Eines Tages steht sein leiblicher Vater vor der Tür und will seinen Sohn sehen. Madame Rosa, die Momo liebt und ihn um nichts in der Welt hergeben möchte, ist glücklicherweise in diesem Augenblick geistesgegenwärtig genug, Momo nicht zu verraten; also behauptet sie, seinen Sohn versehentlich vertauscht zu haben, und der als Jude aufgezogene Moïse - neben Momo der einzige Junge, der noch bei ihr wohnt - sei sein Kind. An dieser Information stirbt der Mann plötzlich. Momo weiß jetzt, dass er in Wirklichkeit vier Jahre älter ist als er bislang gedacht hat und dass seine Mutter Aïcha von seinem Vater umgebracht worden war, wofür er zwar nicht ins Gefängnis, aber in die Psychiatrie gebracht worden war.
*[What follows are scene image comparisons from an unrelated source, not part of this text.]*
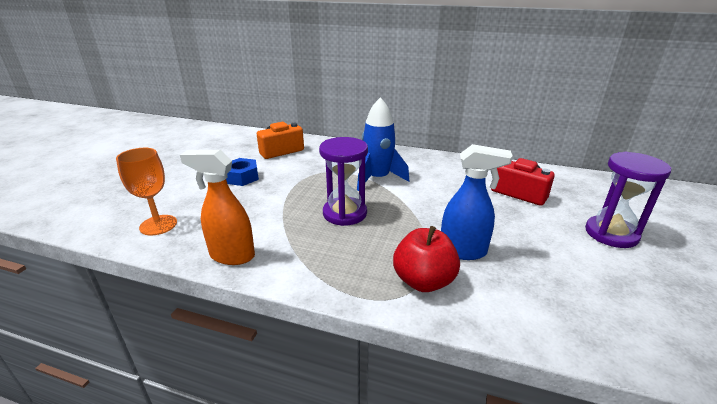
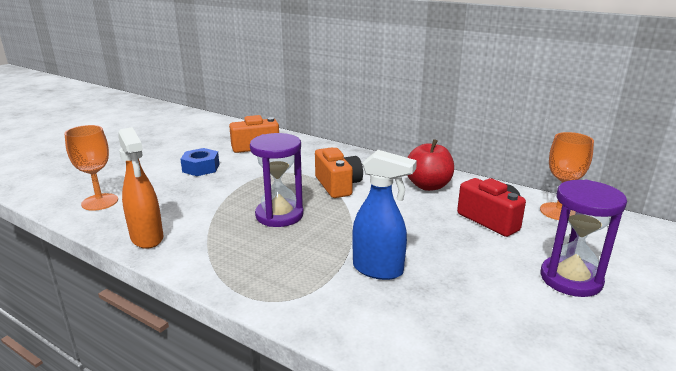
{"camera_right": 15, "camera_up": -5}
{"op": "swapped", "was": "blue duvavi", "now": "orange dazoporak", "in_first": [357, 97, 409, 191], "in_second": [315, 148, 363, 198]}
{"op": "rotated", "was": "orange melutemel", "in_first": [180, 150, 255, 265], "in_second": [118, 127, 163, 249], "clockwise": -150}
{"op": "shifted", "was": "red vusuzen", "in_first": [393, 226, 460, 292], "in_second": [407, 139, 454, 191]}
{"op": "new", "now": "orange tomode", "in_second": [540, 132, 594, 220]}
Als sich Madame Rosas Gesundheitszustand weiter verschlechtert, will er sie davor bewahren, wie Gemüse im Krankenhaus ohne Bewusstsein am Leben gehalten zu werden, indem er allen, die ihn fragen, erzählt, Madame Rosa würde von Verwandten aus Israel geholt werden. Tatsächlich gehen Momo und Madame Rosa, die ihre letzten Kräfte mobilisiert, in ihr jüdisches Versteck im Keller. Dort stirbt Madame Rosa. Momo will es tagelang nicht wahrhaben, schminkt und parfümiert sie, aber irgendwann kommt alles heraus und Momo kann seine wahre Geschichte erzählen...

Verfilmungen

Die erste und bekanntere Verfilmung wurde im November 1977 als "La Vie devant soi", englisch und deutsch 1978 als "Madame Rosa", durch Moshé Mizrahi mit Simone Signoret als Hauptdarstellerin veröffentlicht. Das Werk erhielt 1978 den Oscar für den "besten fremdsprachigen Film" in den USA. Signoret bekam 1978 für diese Rolle den César als "beste Schauspielerin". Weitere Preise wurde verliehen. Kommerziell in Englisch (VHS) seit 1996 bei Henstooth (es gibt keine französische Fassung im Vertrieb).

2010 entstand nach einer Theaterfassung von Xavier Jallard und einem Drehbuch von und mit Myriam Boyer, die bereits in der Hauptrolle der Madame Rosa brilliert hatte, eine Neuverfilmung fürs Fernsehen, bei dem Boyer diesmal sowohl die Regie als auch wiederholt die Hauptrolle übernahm. Diese Version wurde erstmals am 22.Dezember 2010 auf ARTE ausgestrahlt.

Trivia

Die Figur des Momo hat Ähnlichkeiten mit dem Sohn von Romain Gary und Jean Seberg Diego Gary (* 1963), der nach der Scheidung der Eltern im gemeinsam bewohnten Haus von einer spanischen Haushälterin aufgezogen worden war.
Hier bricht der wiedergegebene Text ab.